Re: [PATCH v6 6/6] iommu/amd: Fail probe on ATS configuration failure
From: Pranjal Shrivastava
Date: Mon Jun 01 2026 - 02:22:53 EST
On Mon, Jun 01, 2026 at 06:00:15AM +0000, Ankit Soni wrote:
> > @@ -2502,10 +2508,22 @@ static struct iommu_device *amd_iommu_probe_device(struct device *dev)
> > else
> > dev_data->max_irqs = MAX_IRQS_PER_TABLE_512;
> >
> > - if (dev_is_pci(dev))
> > - pci_prepare_ats(to_pci_dev(dev), PAGE_SHIFT);
> > + if (dev_is_pci(dev)) {
> > + struct pci_dev *pdev = to_pci_dev(dev);
> > +
> > + if (pci_ats_supported(pdev)) {
> > + ret = pci_prepare_ats(pdev, PAGE_SHIFT);
> > + if (ret) {
> > + iommu_dev = ERR_PTR(ret);
> > + goto out_err;
> > + }
> > + }
> > + }
> >
> > out_err:
> > + if (IS_ERR(iommu_dev))
> > + iommu_ignore_device(iommu, dev);
> > +
> > return iommu_dev;
> > }
> >
>
> Hi,
> This regresses IRQ remapping in the PD_MODE_NONE branch. By design
> rlookup_table[devid] must stay valid for IR - init.c:2257 documents
> this: "Do not return an error to enable IRQ remapping ...". Pre-patch
> the PD_MODE_NONE branch returned ERR_PTR(-ENODEV) without nulling
> rlookup, precisely so irq_remapping_alloc() / __rlookup_amd_iommu()
> keep working; this unconditional cleanup violates that.

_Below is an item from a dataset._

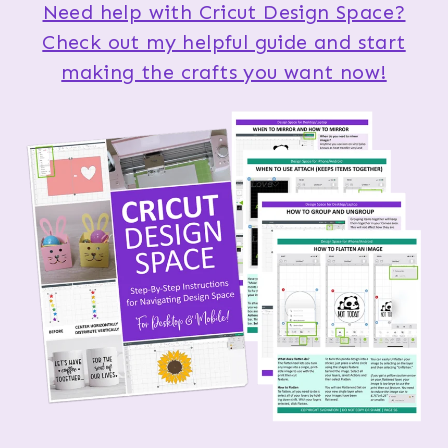
Need help with Cricut Design Space?
Check out my helpful guide and start
making the crafts you want now!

> The new pci_prepare_ats() failure path has the same shape:
> amd_iommu_set_pci_msi_domain() ran earlier and parented dev->msi_domain
> on iommu->ir_domain, but on this new out_err that's not unwound. So
> nulling rlookup_table[devid] makes irq_remapping_alloc() return -EINVAL
> on the first MSI alloc for the device. Sashiko also flagged this in [1];
>
> Also if iommu_init_device() branch fails, iommu_ignore_device() will be
> called twice.
>
Hi Ankit,
Ack. Sashiko made me realize that this regresses IRQ mapping for AMD,
and I agree that the call to iommu_ignore_device() is a bit too
aggressive as it wipes the rlookup_table entry required for IRQ
remapping, particularly in PD_MODE_NONE.
I was thinkig to address this in the next version as follows:
1. Split the probe error paths:
- Proper init failures (like iommu_init_device) will continue to call
iommu_ignore_device(). I will fix the double invocation here.
- Config failures (like ATS mismatch or PD_MODE_NONE) will return an
an error but skip caling iommu_ignore_device(), preserving the
rlookup_table entry for IRQ remapping.
2. Resolve the Use-After-Free (UAF):
To prevent the UAF on the "DMA-only" failure path, I will ensure that
the hardware Device Table Entry (DTE) is set to a safe state (like
blocked or bypass) and the dev_data->dev pointer is cleared, as the
IOMMU core does not invoke release_device() after a probe failure.
3. Fix iommu_ignore_device() infrastructure:
I will address the pre-existing bugs identified by Sashiko:
- Fix clearing order (calling setup_aliases before clearing the
rlookup_table).
- Replace the non-atomic memset() on the hardware dev_table with an
atomic DTE update.
That said, I'm investigating the safest way to revert the MSI domain
assignment on probe failure to avoid the dangling domain issue pointed
out by Sashiko. Maybe we can add an amd_iommu_restore_msi_domain() helper
to revert the assignment made in amd_iommu_set_pci_msi_domain() on probe
failure?
Please, let me know if that sounds okay?
Also, I'm wondering if I should send this as a separate series specific
to AMD which is unrelated to this one? Or maybe handle AMD IOMMU in a
separate series altogether. Let me know if you (and Vasanth / Suravee)
would prefer that?
Thanks,
Pranjal